Arbeit und Leistung

Der Elektrozähler im Sicherungskasten misst die Energieentnahme in der Einheit kWh (Kilowattstunde). Das ist die elektrische Arbeit, die der Strom vollbracht hat.
Eine Kochplatte z.B. dagegen hat eine Leistung. Von ihr wird verlangt, eine bestimmte Wärmemenge in einer bestimmten Zeit abzugeben. Die Maßeinheit ist hier Watt. Hat sie 1000 Watt und ist sie 1 Stunde angeschaltet, so zeigt der Zähler nach dieser Stunde einen Verbrauch von 1kWh an.

Ein Solarmodul von 100 Wp Leistung würde also nach 10 Stunden Betrieb 1kWh ins Netz einspeisen. Aber nur wenn wir am Äquator stehen, das Modul senkrecht zur Sonne installiert hätten und genau 25° C Außentemperatur haben. Haben wir aber nicht. Hier in Deutschland würden wir bei einem Durchschnitts-Anstellwinkel von 30° und bei einer Außentemperatur von 25°C nur noch 70-80 Wp erzielen.

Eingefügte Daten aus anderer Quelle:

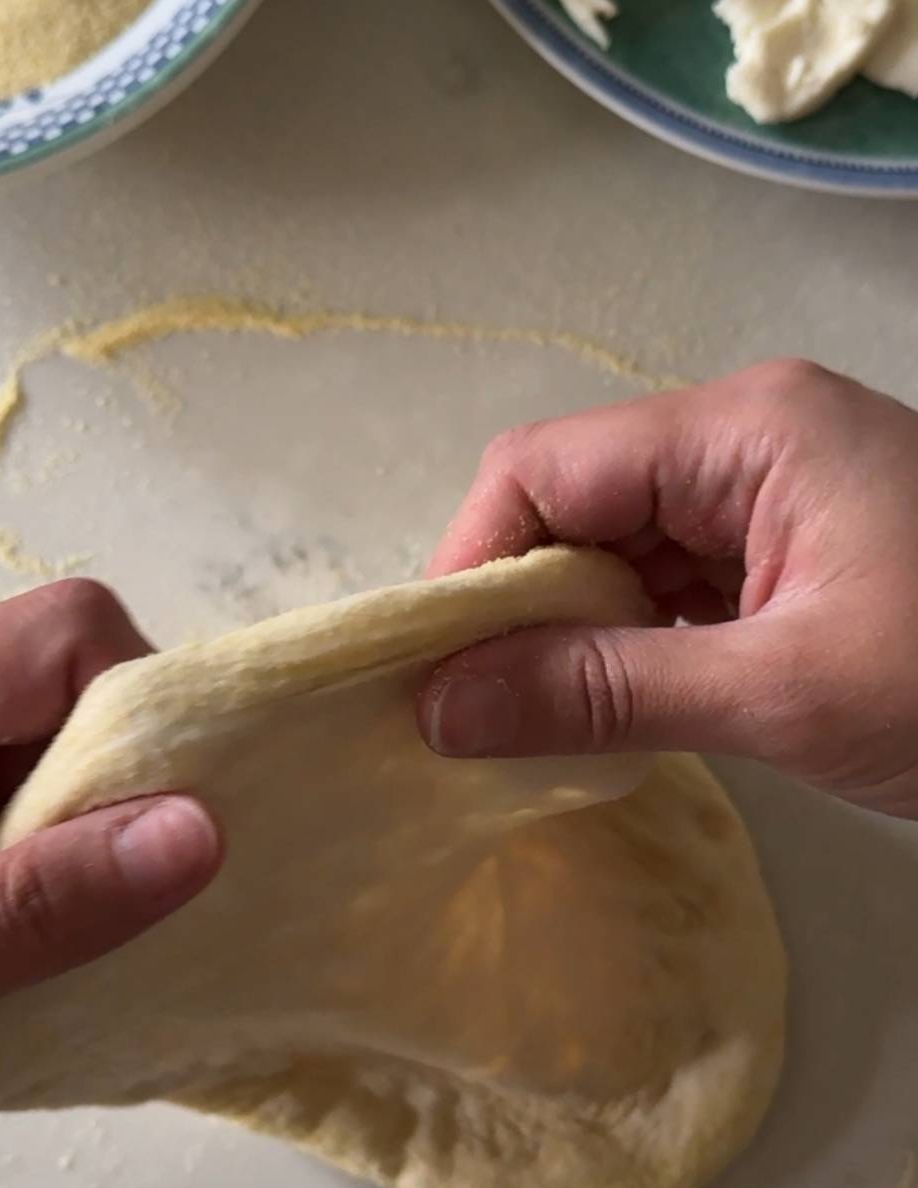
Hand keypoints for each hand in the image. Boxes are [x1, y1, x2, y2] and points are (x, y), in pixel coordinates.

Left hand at [0, 581, 221, 1046]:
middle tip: (124, 917)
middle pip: (89, 690)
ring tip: (81, 952)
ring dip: (110, 849)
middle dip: (136, 794)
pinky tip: (57, 955)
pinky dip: (82, 882)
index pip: (65, 634)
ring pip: (83, 760)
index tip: (168, 834)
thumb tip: (203, 832)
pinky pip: (52, 819)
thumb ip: (29, 912)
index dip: (139, 709)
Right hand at [418, 359, 917, 819]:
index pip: (545, 469)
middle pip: (573, 507)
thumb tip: (440, 709)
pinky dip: (626, 652)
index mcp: (744, 431)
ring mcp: (769, 503)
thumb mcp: (781, 694)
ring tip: (525, 728)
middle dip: (515, 610)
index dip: (471, 566)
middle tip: (468, 718)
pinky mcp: (786, 561)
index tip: (429, 674)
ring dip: (568, 639)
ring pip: (615, 555)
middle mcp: (745, 444)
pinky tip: (602, 713)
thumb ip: (604, 693)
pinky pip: (667, 592)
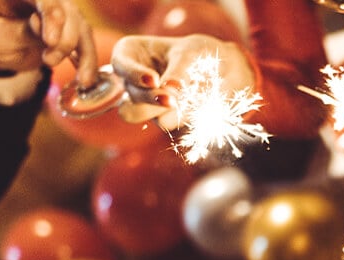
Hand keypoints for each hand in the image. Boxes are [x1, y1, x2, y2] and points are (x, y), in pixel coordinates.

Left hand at [0, 0, 96, 85]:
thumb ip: (19, 31)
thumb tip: (42, 27)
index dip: (51, 15)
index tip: (50, 41)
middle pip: (67, 9)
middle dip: (66, 38)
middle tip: (50, 60)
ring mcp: (54, 11)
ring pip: (80, 26)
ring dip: (84, 52)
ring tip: (80, 78)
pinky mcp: (65, 29)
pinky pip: (83, 41)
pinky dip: (87, 60)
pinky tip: (86, 78)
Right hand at [110, 34, 254, 129]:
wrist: (222, 71)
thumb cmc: (199, 52)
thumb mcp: (191, 53)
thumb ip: (177, 73)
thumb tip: (168, 95)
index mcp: (129, 54)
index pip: (121, 65)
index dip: (134, 74)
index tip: (154, 80)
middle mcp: (131, 81)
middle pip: (129, 96)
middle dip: (149, 100)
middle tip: (171, 100)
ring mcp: (143, 102)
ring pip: (145, 115)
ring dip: (167, 110)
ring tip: (191, 99)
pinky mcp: (160, 118)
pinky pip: (167, 122)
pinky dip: (182, 115)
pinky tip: (196, 104)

Das heißt ein 100 Wp Modul oder 1kWp PV-Anlage würde niemals diesen Leistungswert erbringen. Es ist aus diesem Grund überaus wichtig alle Komponenten einer PV-Anlage zu optimieren z.B. Leistungsverhältnisse von Modulen zum Wechselrichter, Kabelquerschnitt, UV-beständiges Kabel, Ausrichtung der Module, keine Verschattung der Module, Prüfprotokoll der Module des Herstellers, Zusammenstellung und Auslegung der Module nach Leistungstoleranzen, Dokumentation, Fachkompetenz des Installateurs u.v.m.

Eine gut Ausgelegte und optimal geplante PV-Anlage hat dann nun mal ihren Preis, unterscheidet sich aber deutlich in der Qualität, erzeugter Energie und Langlebigkeit. Nach eigenen Prüfungen und Beobachtungen befinden sich ca. 70% der installierten PV-Anlagen in einem grausigen Zustand. Es ist nicht immer gut, wenn man auf das preiswerteste Angebot reinfällt. In den meisten Fällen bedeutet preiswert auch Qualitätsverlust.